▸ TASK STATEMENT
Lay out every line of text from the entries below as a Markdown table with the columns Row and Line. Number each row, skip blank lines, and leave the pictures out.

*** Block opens ***

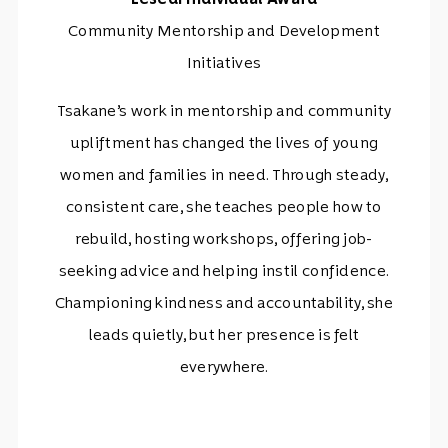
Community Mentorship and Development
Initiatives
Tsakane’s work in mentorship and community
upliftment has changed the lives of young
women and families in need. Through steady,
consistent care, she teaches people how to
rebuild, hosting workshops, offering job-
seeking advice and helping instil confidence.
Championing kindness and accountability, she
leads quietly, but her presence is felt
everywhere.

*** Block closes ***

▸ REPLY TO THE EXERCISE
| Row | Line |
|---|---|
| 1 | Community Mentorship and Development |
| 2 | Initiatives |
| 3 | Tsakane’s work in mentorship and community |
| 4 | upliftment has changed the lives of young |
| 5 | women and families in need. Through steady, |
| 6 | consistent care, she teaches people how to |
| 7 | rebuild, hosting workshops, offering job- |
| 8 | seeking advice and helping instil confidence. |
| 9 | Championing kindness and accountability, she |
| 10 | leads quietly, but her presence is felt |
| 11 | everywhere. |